Tukituki MP Lawrence Yule claims conflicting advice led to taxpayer-funded billboards being deemed candidate advertisements.
The Taxpayers' Union filed an official complaint with the Electoral Commission and the Parliamentary Speaker's Office over Yule promoting himself as the "Voice in Tukituki".
The Commission announced that any money spent on the billboards will be apportioned into the election period, and will count towards Yule's election spending limit.
The Commission declined to comment, citing the Electoral Act 1993, which requires advisory opinions and associated material to be kept confidential until after the return of the writ for the election.
Yule said the decision was "very disappointing" and that the billboards were approved by the Publicity Department of Parliament in January.
"The Electoral Commission issued a formal ruling in May that it was not an Electoral Advertisement and based on this, the billboards were left up.
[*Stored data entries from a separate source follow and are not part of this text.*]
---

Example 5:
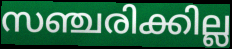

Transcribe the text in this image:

സഞ്ചരിക്കില്ല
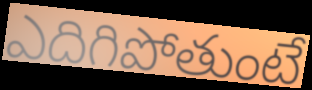
ఎదిగిపోతుంటే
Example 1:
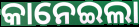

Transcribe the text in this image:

କାନେଇଲା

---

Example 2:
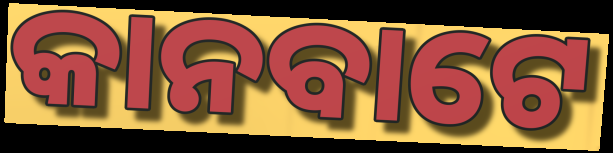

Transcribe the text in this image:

କାନବାଟେ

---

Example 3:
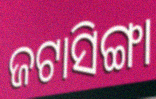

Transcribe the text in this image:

ଜଟାସିଙ୍ଗା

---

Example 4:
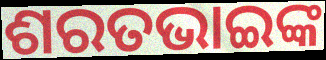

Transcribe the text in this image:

ଶରତଭାଇଙ୍କ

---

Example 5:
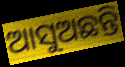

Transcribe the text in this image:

ଆସୁଅଛନ୍ତି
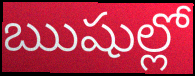
ఋషుల్లో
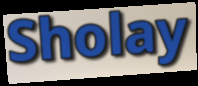
Sholay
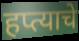
हप्त्याचे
Last Friday the Commission issued an amended ruling," he said.
"There are a significant number of these types of billboards around New Zealand and this could have implications for other candidates and political parties."
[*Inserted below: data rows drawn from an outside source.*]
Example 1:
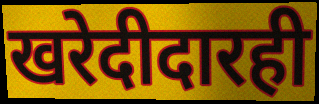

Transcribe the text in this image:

खरेदीदारही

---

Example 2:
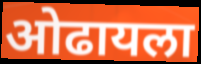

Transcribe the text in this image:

ओढायला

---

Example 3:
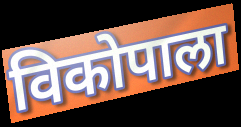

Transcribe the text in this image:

विकोपाला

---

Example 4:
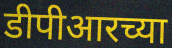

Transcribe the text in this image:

Yule added: "The National Party is now reviewing the decision and deciding the next steps."
The MP did not disclose how much the billboards will cost his election spending fund.
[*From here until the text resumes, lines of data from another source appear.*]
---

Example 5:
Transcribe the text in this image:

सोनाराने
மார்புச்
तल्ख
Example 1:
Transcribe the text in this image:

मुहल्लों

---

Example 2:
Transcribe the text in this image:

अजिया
Taxpayers' Union spokesman Louis Houlbrooke said the Electoral Commission has either made a remarkable U-turn, or Yule was "telling porkies".
"Yule claimed he had written approval to erect these billboards with taxpayer money, but now we see the Electoral Commission find against him," he said.
"The question now is whether taxpayers will get their money back. That's a matter for Parliamentary Services, who, according to Yule, approved the billboard."
Tukituki Labour candidate Anna Lorck declined to comment on the billboards, but said her priority is immersing herself in the "real issues" of jobs, building houses and better healthcare.
"In our electorate, we are focused on building a strong and sustainable economy from Covid-19, not being distracted by Lawrence and his billboard problem," she added.
Houlbrooke said now that the Electoral Commission has determined the billboards are candidate ads, Parliamentary Services must "demand Yule repay costs for the portion of time the billboards have stood during the election period".
The Taxpayers' Union has written to the Speaker of the House to ensure this action is taken.
In the nine weeks before election day – from 18 July – election signs up to 3sq m can be put up. However, they still need to comply with the local council's application processes and rules about where signs can be put up.